======== INFORMATION SUPPLIED

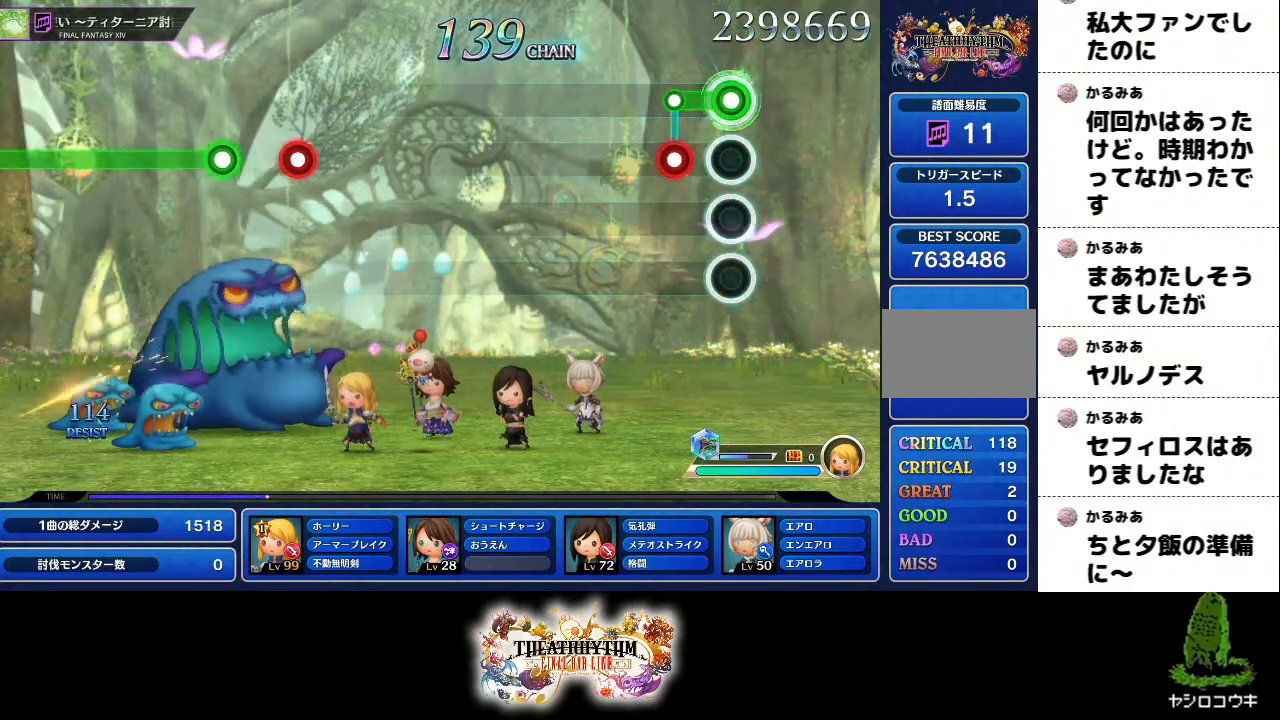
{"buttons": [], "left_stick": "center", "right_stick": "center", "events": [[150, "L1", "up"], [150, "R1", "down"], [267, "R1", "up"]]}
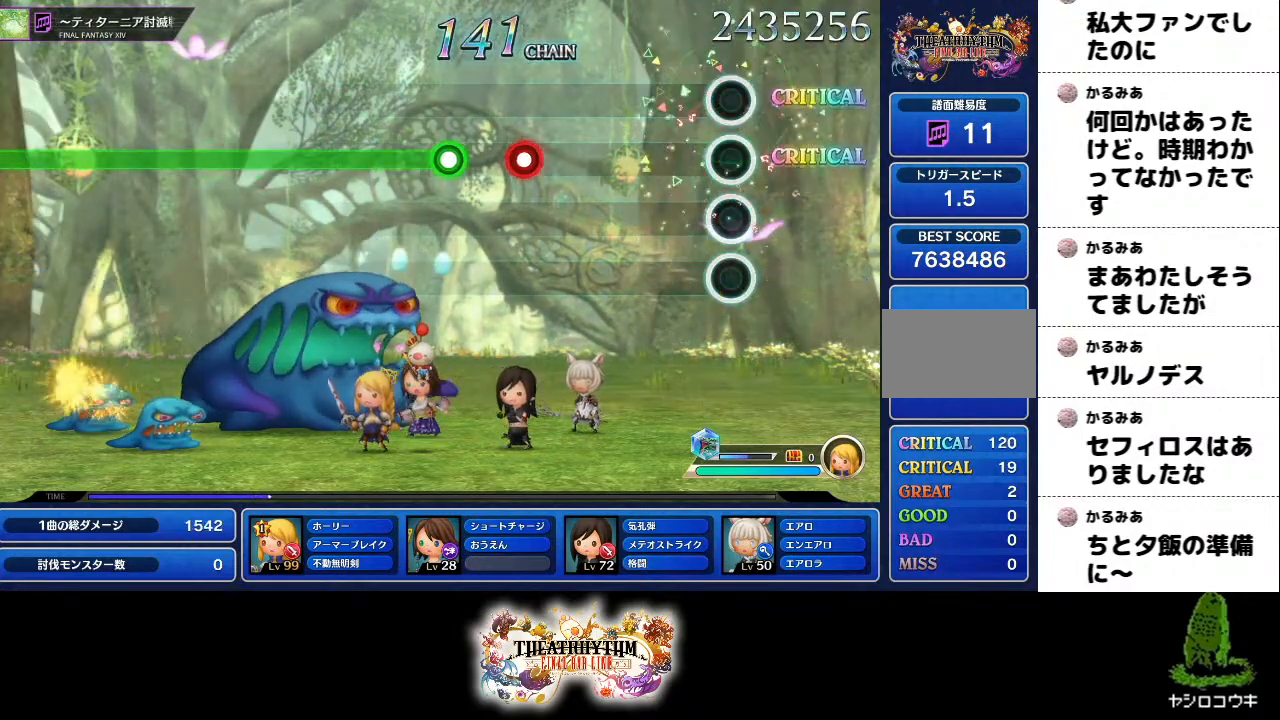
{"buttons": ["R1"], "left_stick": "center", "right_stick": "center", "events": [[467, "R1", "down"]]}
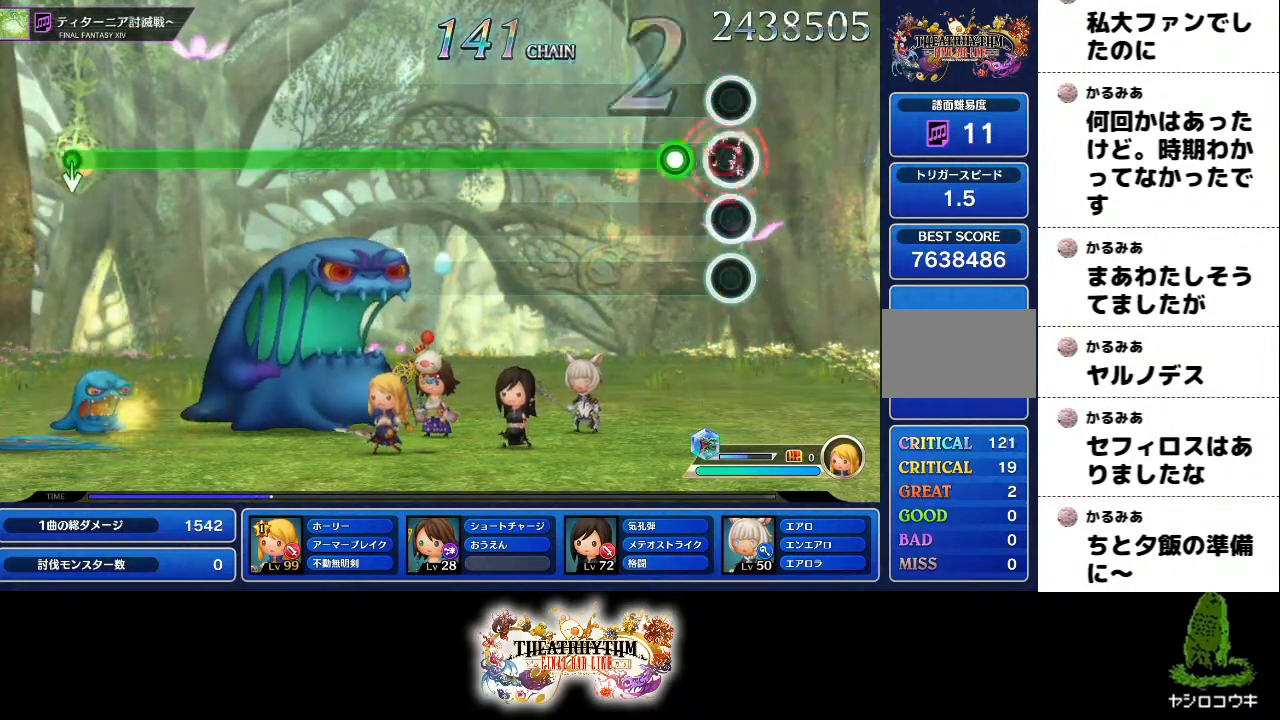
{"buttons": ["L1"], "left_stick": "center", "right_stick": "center", "events": [[67, "R1", "up"], [100, "L1", "down"]]}
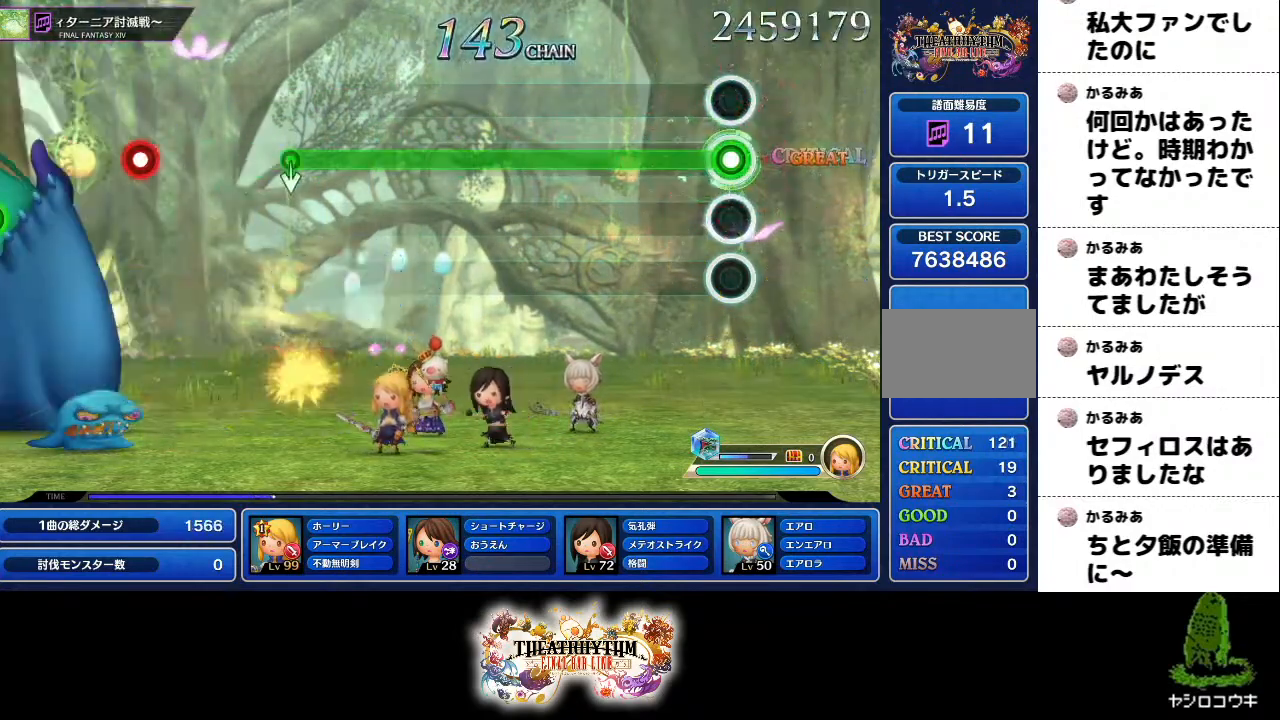
{"buttons": ["L1"], "left_stick": "center", "right_stick": "center", "events": []}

================

TASK REQUIREMENTS:
Reproduce each line above precisely, with no pictures.

RESULT FOR THIS EXERCISE:
{"buttons": [], "left_stick": "center", "right_stick": "center", "events": [[150, "L1", "up"], [150, "R1", "down"], [267, "R1", "up"]]}
{"buttons": ["R1"], "left_stick": "center", "right_stick": "center", "events": [[467, "R1", "down"]]}
{"buttons": ["L1"], "left_stick": "center", "right_stick": "center", "events": [[67, "R1", "up"], [100, "L1", "down"]]}
{"buttons": ["L1"], "left_stick": "center", "right_stick": "center", "events": []}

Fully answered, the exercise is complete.